_EXTRACTED RECORDS_
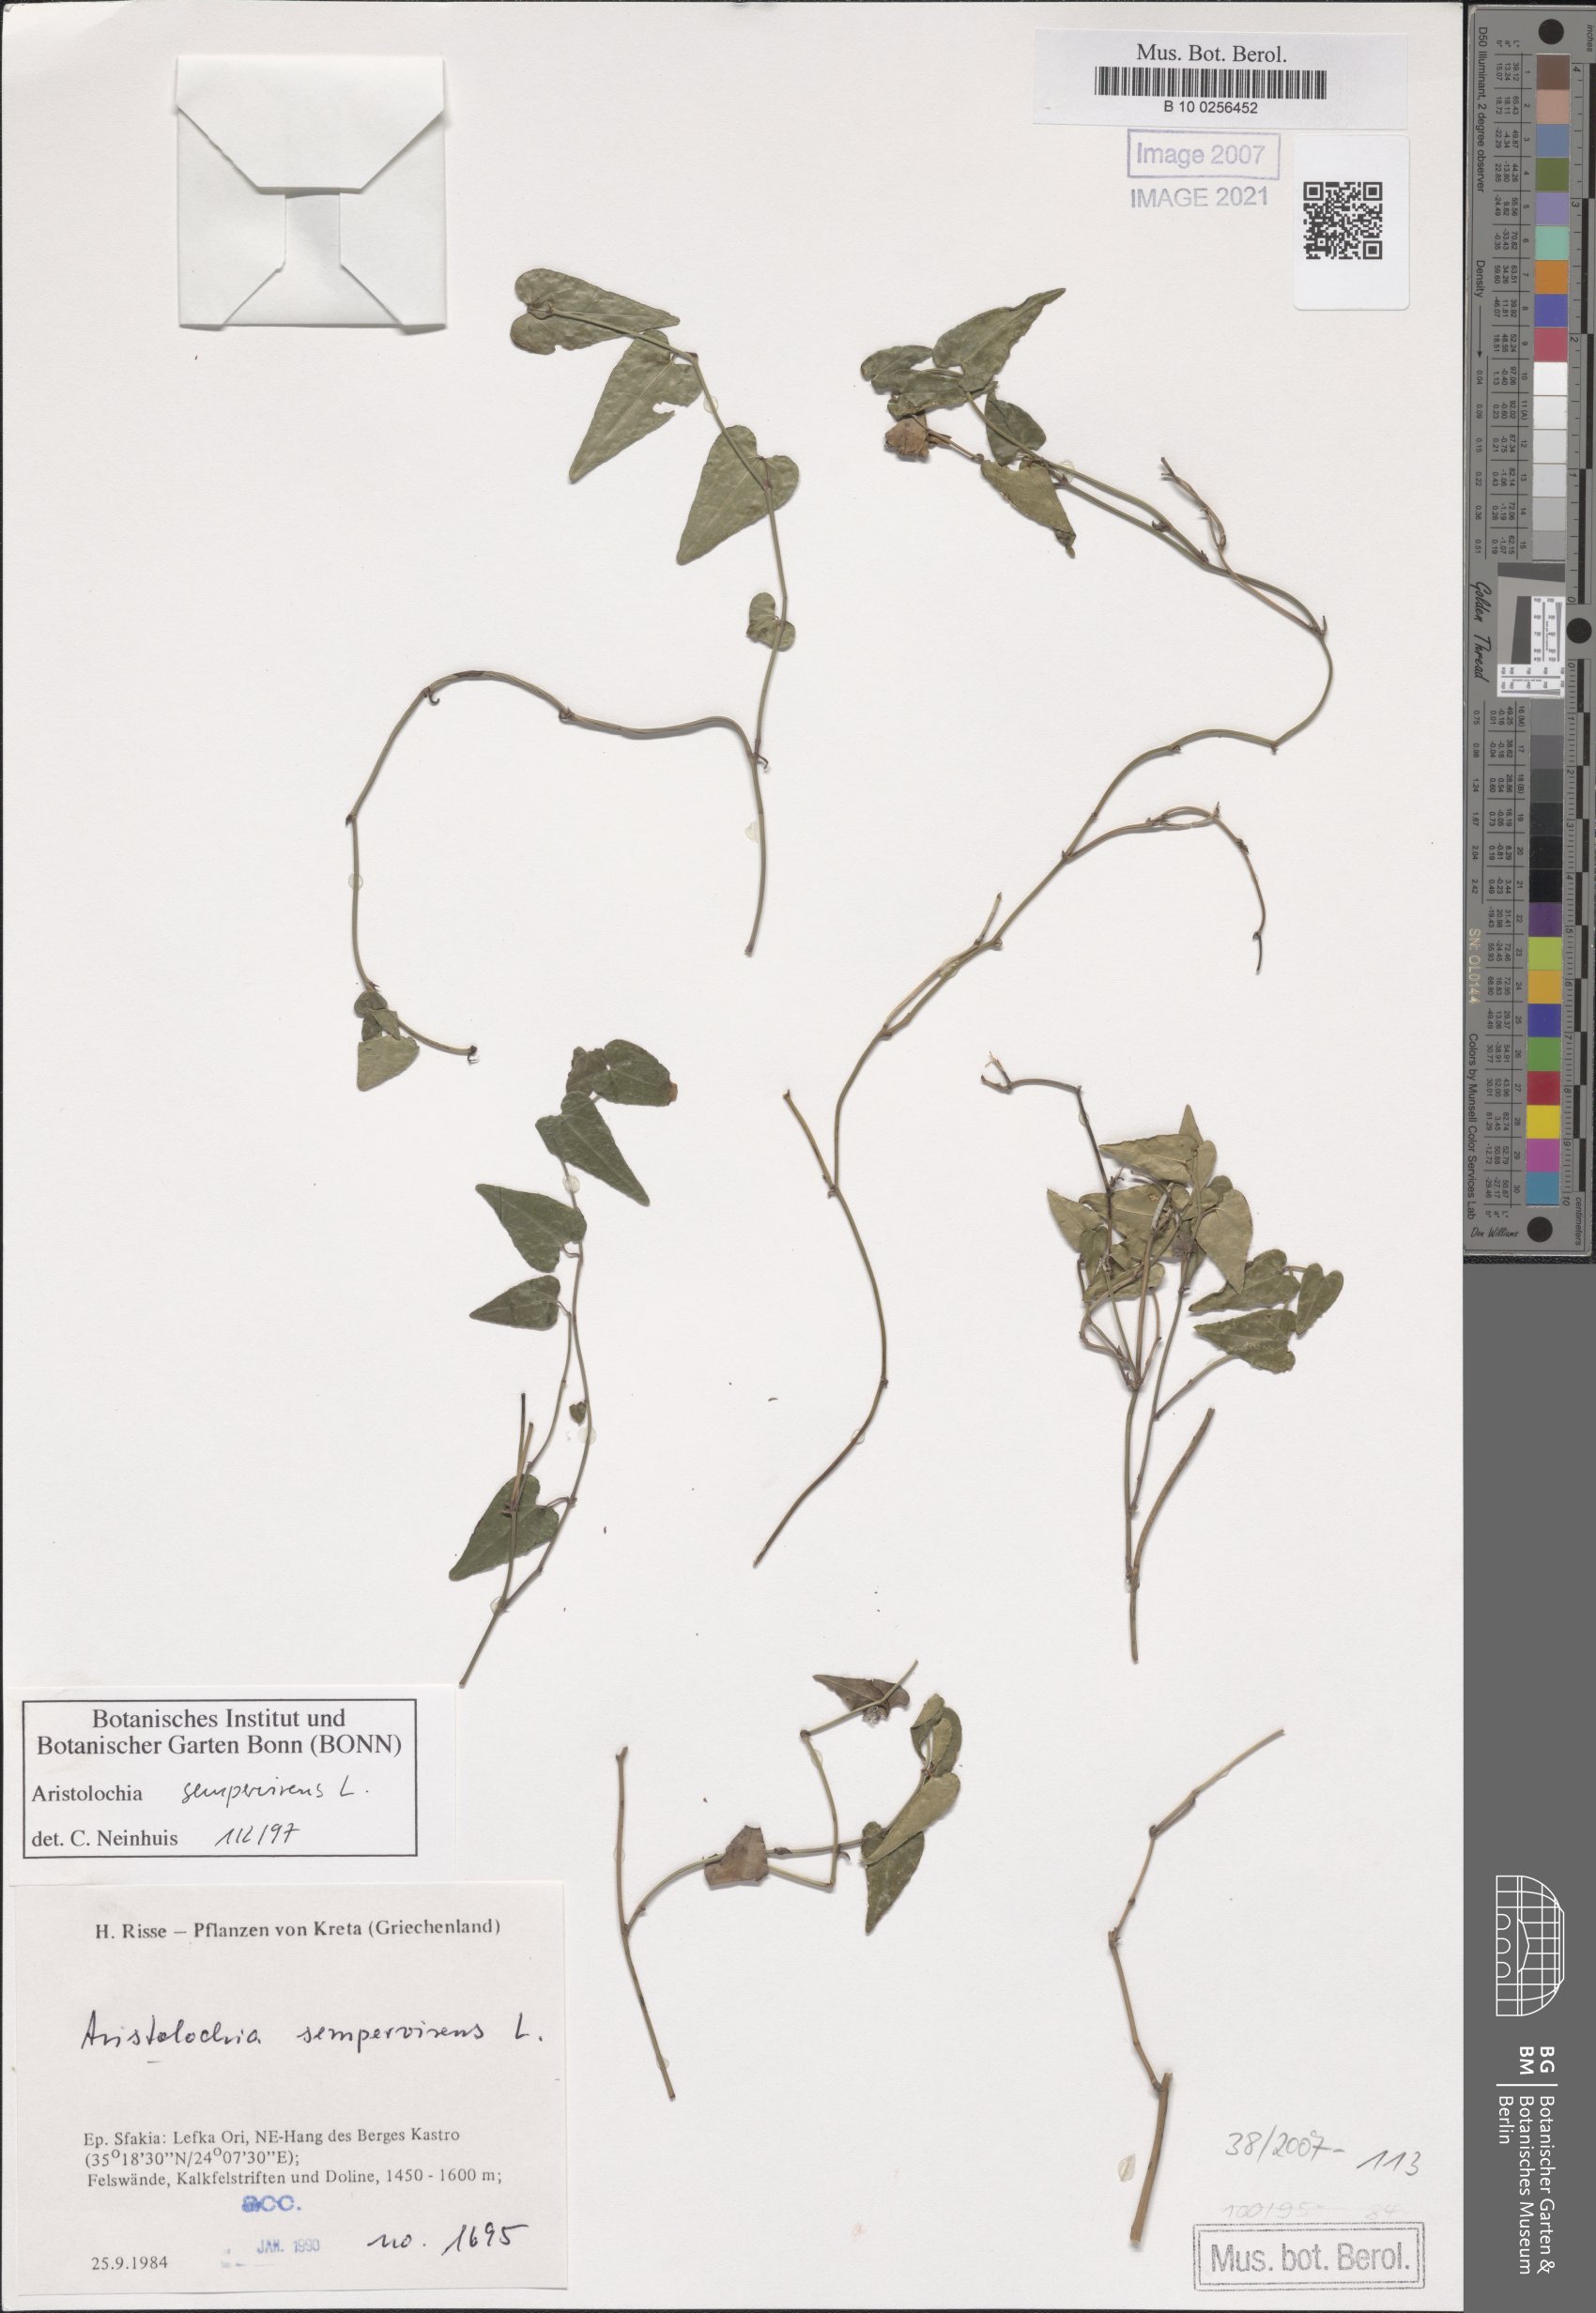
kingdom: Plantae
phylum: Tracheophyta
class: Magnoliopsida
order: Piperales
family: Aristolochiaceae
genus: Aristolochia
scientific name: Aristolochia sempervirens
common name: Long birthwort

_PROMPT_
Rewrite the listing with "common name" replaced by "vernacular name" and everything else unchanged. Omit the pictures.

_SOLUTION TO THIS TASK_
kingdom: Plantae
phylum: Tracheophyta
class: Magnoliopsida
order: Piperales
family: Aristolochiaceae
genus: Aristolochia
scientific name: Aristolochia sempervirens
vernacular name: Long birthwort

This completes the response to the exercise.